Logarithmic Integral II

Solution 1:

That is not terribly difficult. One just has to prove that: $$\int_{0}^{1}\frac{x^{a}-x^{n+a}}{1-x^n}\cdot\frac{dx}{x}=\frac{1}{a},\qquad \int_{0}^{1}\frac{x^{a}-x^{n-a}}{1-x^n}\cdot\frac{dx}{x} = \frac{\pi}{n}\,\cot\left(\frac{\pi a}{n}\right)\tag{1}$$ that follows, for instance, from the reflection formula for the digamma function or from the residue theorem, then differentiate the above line with respect to $a$ the right number of times.
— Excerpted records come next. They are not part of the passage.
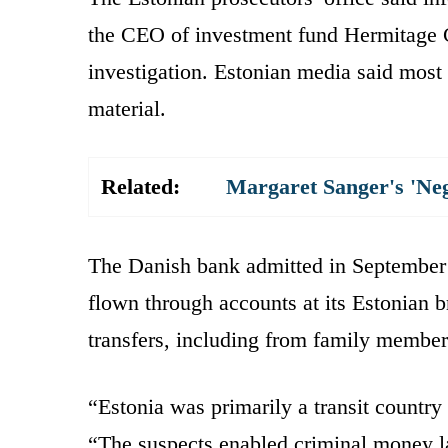
the CEO of investment fund Hermitage C
investigation. Estonian media said most 
material.
Related:
Margaret Sanger's 'Ne
The Danish bank admitted in September t
flown through accounts at its Estonian 
transfers, including from family member
“Estonia was primarily a transit countr
“The suspects enabled criminal money l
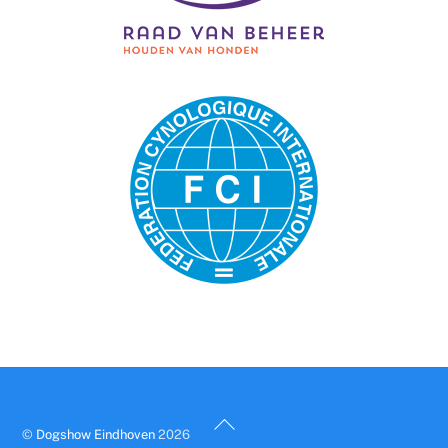
Back
©
Dogshow Eindhoven
2026
To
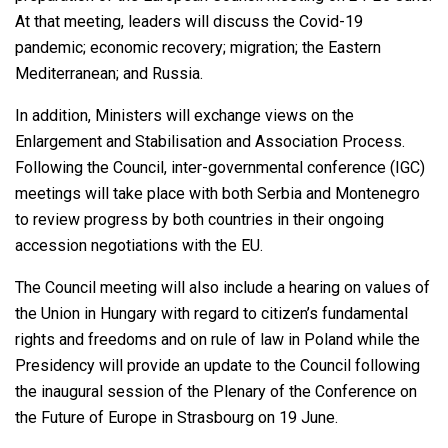
At that meeting, leaders will discuss the Covid-19
pandemic; economic recovery; migration; the Eastern
Mediterranean; and Russia.
In addition, Ministers will exchange views on the
Enlargement and Stabilisation and Association Process.
Following the Council, inter-governmental conference (IGC)
meetings will take place with both Serbia and Montenegro
to review progress by both countries in their ongoing
accession negotiations with the EU.
The Council meeting will also include a hearing on values of
the Union in Hungary with regard to citizen’s fundamental
rights and freedoms and on rule of law in Poland while the
Presidency will provide an update to the Council following
the inaugural session of the Plenary of the Conference on
the Future of Europe in Strasbourg on 19 June.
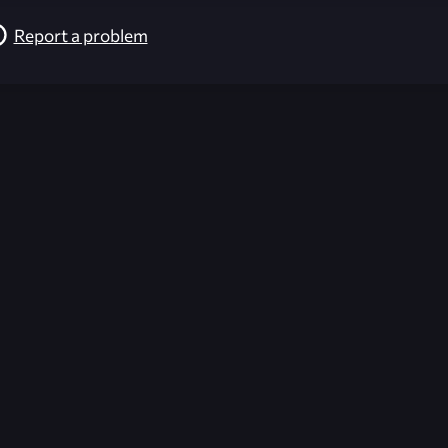
Report a problem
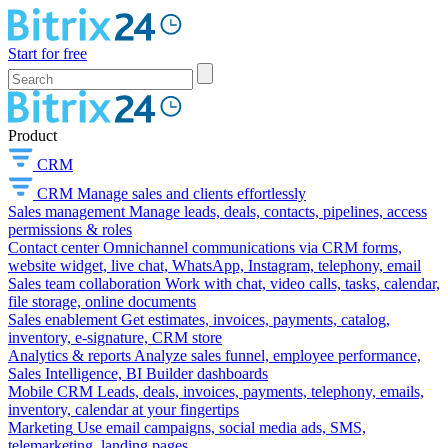
Start for free
Product
CRM
CRM
Manage sales and clients effortlessly
Sales management
Manage leads, deals, contacts, pipelines, access
permissions & roles
Contact center
Omnichannel communications via CRM forms,
website widget, live chat, WhatsApp, Instagram, telephony, email
Sales team collaboration
Work with chat, video calls, tasks, calendar,
file storage, online documents
Sales enablement
Get estimates, invoices, payments, catalog,
inventory, e-signature, CRM store
Analytics & reports
Analyze sales funnel, employee performance,
Sales Intelligence, BI Builder dashboards
Mobile CRM
Leads, deals, invoices, payments, telephony, emails,
inventory, calendar at your fingertips
Marketing
Use email campaigns, social media ads, SMS,
telemarketing, landing pages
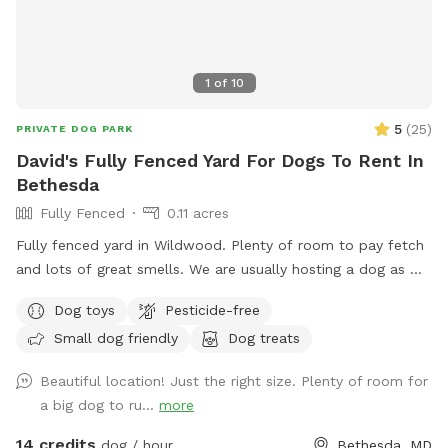
1
of
10
5
(
25
)
PRIVATE DOG PARK
David's Fully Fenced Yard For Dogs To Rent In
Bethesda
Fully Fenced
0.11 acres
Fully fenced yard in Wildwood. Plenty of room to pay fetch
and lots of great smells. We are usually hosting a dog as we
also dog sit so there may be an opportunity to make friends
Dog toys
Pesticide-free
but we are also happy to keep dogs inside.
Small dog friendly
Dog treats
Beautiful location! Just the right size. Plenty of room for
a big dog to ru...
more
14 credits
dog / hour
Bethesda, MD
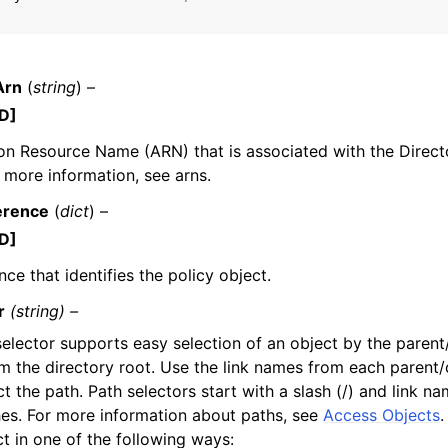
Arn
(
string
) –
D]
n Resource Name (ARN) that is associated with the Direct
ervices
r more information, see arns.
erence
(
dict
) –
D]
nce that identifies the policy object.
r
(string) –
elector supports easy selection of an object by the parent/
om the directory root. Use the link names from each parent/c
t the path. Path selectors start with a slash (/) and link n
hes. For more information about paths, see
Access Objects
.
t in one of the following ways:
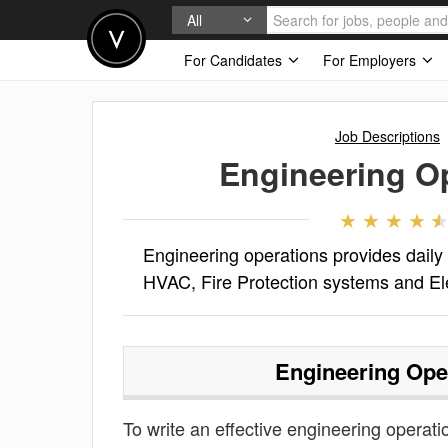
All
For Candidates
For Employers
Job Descriptions
Engineering O
Engineering operations provides daily
HVAC, Fire Protection systems and Elec
Engineering Ope
To write an effective engineering operatio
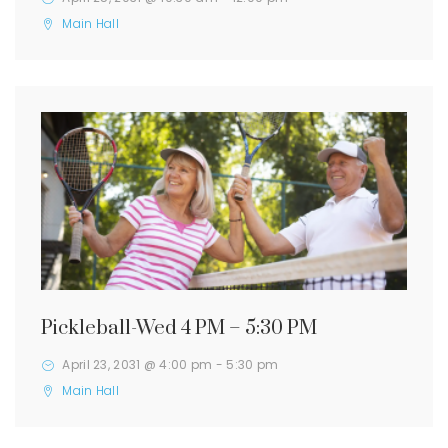
Main Hall
Pickleball-Wed 4 PM – 5:30 PM
April 23, 2031 @ 4:00 pm
-
5:30 pm
Main Hall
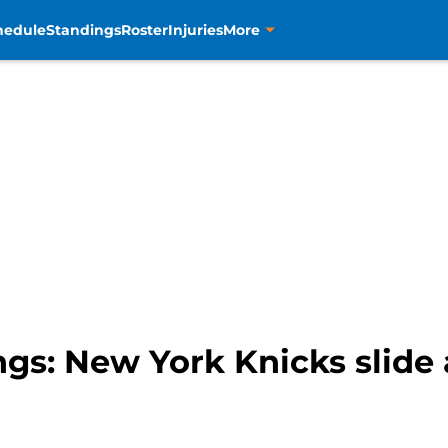
hedule
Standings
Roster
Injuries
More
s: New York Knicks slide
Another chance is given by exploiting:

$$ \int_{0}^{1}x^{\alpha-1} \log(x)^k\,dx = \frac{(-1)^k k!}{\alpha^{k+1}}\tag{2}$$ together with: $$ \psi'(z)=\sum_{n\geq 0}\frac{1}{(z+n)^2},\quad \sum_{n\geq 0}\frac{1}{(n+z)^k} = \frac{(-1)^k}{k!}\, \psi^{(k-1)}(z)\tag{3}$$ from which: $$\int_{0}^{1}\frac{x^{a/n}}{1-x}\cdot\frac{\log(x)^k}{x}\,dx = (-1)^k k!\sum_{m\geq 0}\frac{1}{\left(m+\frac{a}{n}\right)^{k+1}}=\psi^{(k)}\left(\frac{a}{n}\right).\tag{4}$$

Solution 2:

Bit long for a comment, but thought I might add my (incomplete) bit... I will finish it off / delete it when I have a bit more time.

Using the change of variable $x=e^y$ gives $$I=-\int_0^\infty z^2\text{csch}\left(\frac{nz}{2}\right)\sinh\left(az-\frac{nz}{2}\right)dz=-\int_0^\infty z^2\frac{\sinh\left(az-\frac{nz}{2}\right)}{\sinh\left(\frac{nz}{2}\right)}dz.$$ Since the integrand is an even function we have $$I=-\frac{1}{2}\int_{-\infty}^\infty z^2\frac{\sinh\left(az-\frac{nz}{2}\right)}{\sinh\left(\frac{nz}{2}\right)}dz..$$ For $n>a$ I think the semi-circular integral for $z=Re^{i\theta}$ where $0\leq\theta<\pi$ tends to zero as $R\to\infty$, in which case we may sum the residues in the complex plane above the real axis. Not sure if this converges yet but will take a look soon unless someone else does !

Solution 3:

This one is trivial. All you have to do is notice that $x^a-x^b=(1-x^b)-(1-x^a)$, and then recognize the expression in question as a linear combination of second-order derivatives of generalized harmonic numbers. Since the latter are umbilically connected to digamma functions, use the reflection formula to arrive at the desired result.